Bu adı geçen sanık durumundakilerin ardında siyasiler olduğundan, (Özellikle AK Parti il Başkanı ve Ak Partide etkin siyaset yapanlar) oradan aldıkları güçle görev yaptıkları yerlerde şöyle konuşuyorlar.

Gidin Toros Devlet Hastanesinde kimi tanıyorsanız bunları sorun.

Diyorlarmış ki; “Bizim daha önceden haberimiz olsa idi o açılan davayı da açtırmazdık. Biz siyaseten güçlüyüz. Ardımızda il başkanı var, milletvekilleri var. Sendika var. Orada uyanmadık. Burada ise kurumdaki yerel muhakkiklere olay verilince siyasi baskı yaptık ve yargılama izni verdirmezdik. Şimdi savcıya da siyaseten devreye girecekler, dava açmayacak idari mahkemeye başvurmayacak. Baktık olmuyor, savcı başvursa bile biz bu kez idari mahkemede işin önüne keseceğiz yargılama izni verdirmeyeceğiz” Aynen böyle konuşuyorlarmış.

Ne zaman?

Biz bu olayla ilgili ilk yayını 26 Kasım günü yapınca, millet olayı öğrenince, milletin yüzüne bakacak durum kalmayınca, kendileri ile ilgili böyle savunmalar geliştiriyorlarmış.

Cesarete bakın, vaziyete bakın!

Allah aşkına, Kur-an aşkına, devletini, milletini, memleketini seven bu uğurda büyük mücadele veren Sn. Başbakan’a ve Sn. Sağlık Bakanımıza sesleniyorum. Olayın kapanmasını değil, yargılanmalarının önünü açın.
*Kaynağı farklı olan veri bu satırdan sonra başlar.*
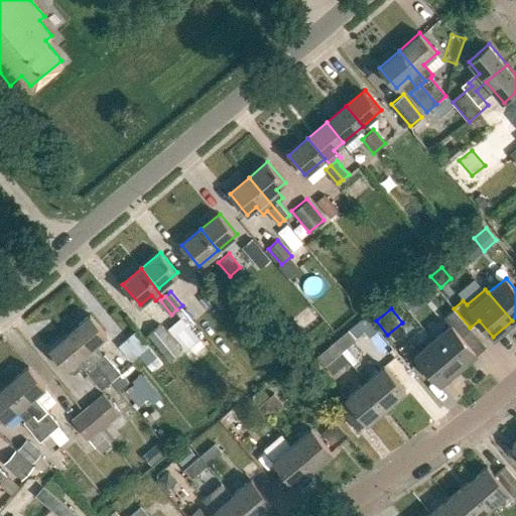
[(449,326),(433,340),(458,367),(475,352),(461,336),(470,329),(454,308),(443,317),(449,326)]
Yerelde savcının talebine rağmen bu işi kapatmaya çalışan o üç kişilik komisyonu da inceleme ve soruşturmaya alın.

Nasıl yapmışlar bu işi?

Devletten yanalar mı, yoksa ihaleye fesat karıştıran, evrakta sahtecilik yapan, görevini kötüye kullananlardan yanalar mı?

Onlardan da hesap sorun.

Ayrıca Sn. Mersin Valisi de bu olaya bir el atsın, Kaymakam beye bir sorsun bakalım. Nedir, ne iştir, niye izin verilmemiş, o izin vermeyen görüşü verenlerin tuttukları raporu iyi okumuş mu, ayrıca savcının istemini iyi okumuş mu?

Bakın buradan bir daha yazıyorum. Mersin’de göreve yeni getirilen fakat yolsuzluğa, usulsüzlüğe bulaşan bu kişilerin hiç birinin MENZİL ile ve o mübarek yol ile ilgileri alakaları yok. Makamda kalabilmek adına o ismi kendi çıkarları için kullanmaktan çekinmiyorlar. Mübarek zatın adını bile kullanıyorlar. Ucuz çıkarcı bir iki ismi yanlarına alıp gidip geliyorlar, oluyorlar Mübareğin yolundaki kişiler. Mümkün değil. Hiç ilgileri yok. Günah yahu!